Assigned task A
Answer these questions about the passage on robins, marking your answers (i), (ii) and (iii), one per line:
(i) Which bird does the passage name as the one that rises earliest in many American places?
(ii) Which bird did the writer rarely see in the rural areas where they grew up?
(iii) Which city does the writer mention as a place where that bird is common?

Provided passage section start

Our friend the robin is the bird that arises the earliest. Depending upon where you live. If you're reading this near a South American rain forest, that would be a different bird for you. But here it's the robin. In many American places it's the robin. If you're up early, the beautiful song you hear is that of Mr. Redbreast.


I've always liked robins. The birds of the northeast are all my favorite birds. Robins, blue jays, cardinals, chickadees, gold finches. And the house sparrow, which was not a bird I saw very often in the more rural areas in which I grew up, despite how ubiquitous they are not so far away here in Boston.


Robins spend what has always struck me as an amusing amount of time on the ground for a bird. It's like they're defiant. "You think I can't walk across a lawn just because I can fly?" Then hop hop hop, across the lawn they go.


If it is true that the early bird gets the worm--and I think it is--then the robin would be atop the leader board. I'll see many pretend writers stay up to all hours, get up late in the morning, like this is how it works if you're so creative, etc.

Provided passage section end
Given records section start

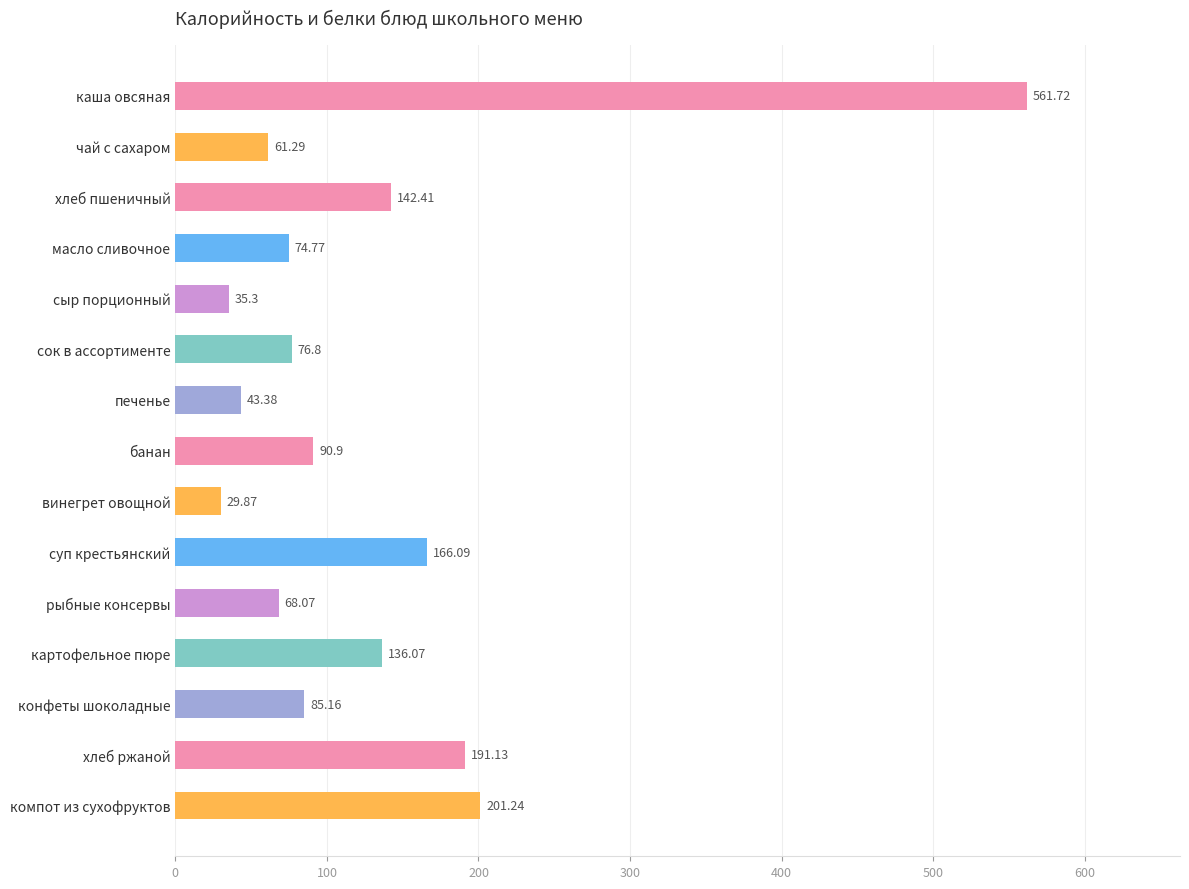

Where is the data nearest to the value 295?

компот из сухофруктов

Given records section end
Given records section start

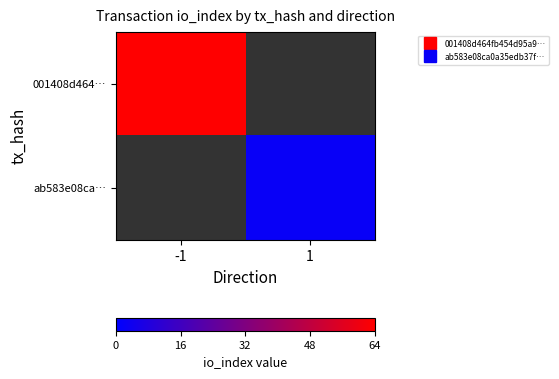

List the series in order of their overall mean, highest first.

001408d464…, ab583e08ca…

Given records section end
Given records section start

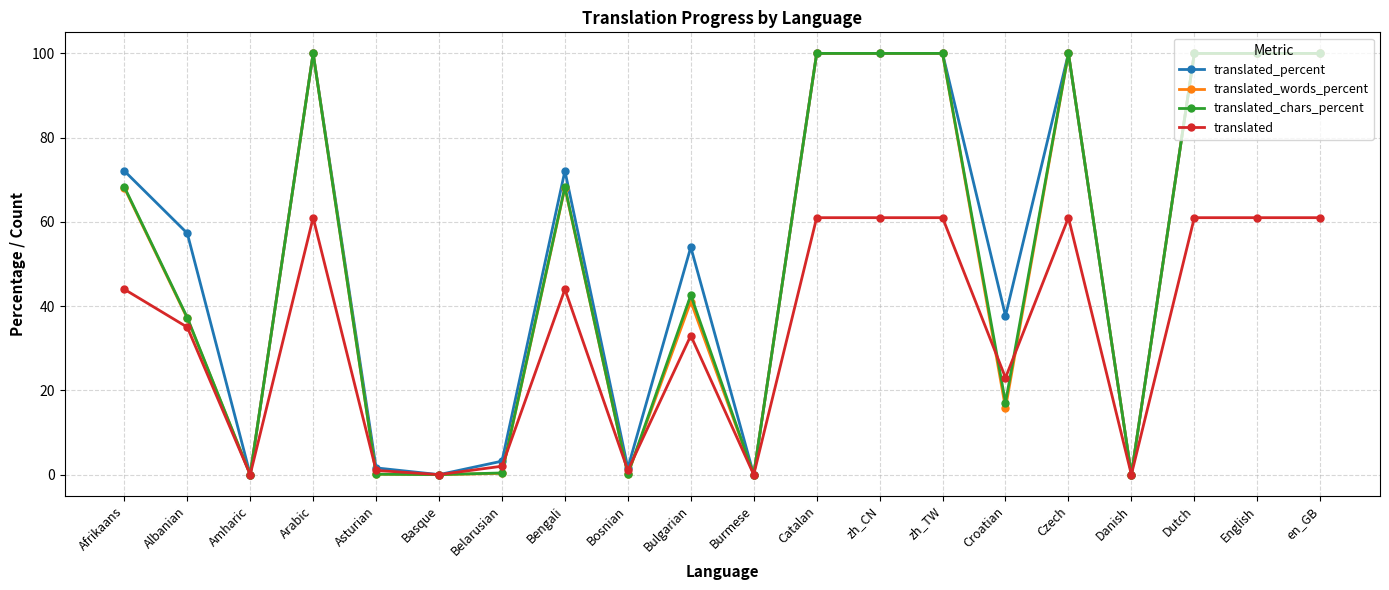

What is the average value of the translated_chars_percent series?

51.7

Given records section end

Assigned task B
From the listing above, pick out every line that contains the string "value". Case counts.

Answer space A
(i) The robin
(ii) The house sparrow
(iii) Boston

Answer space B
Where is the data nearest to the value 295?
What is the average value of the translated_chars_percent series?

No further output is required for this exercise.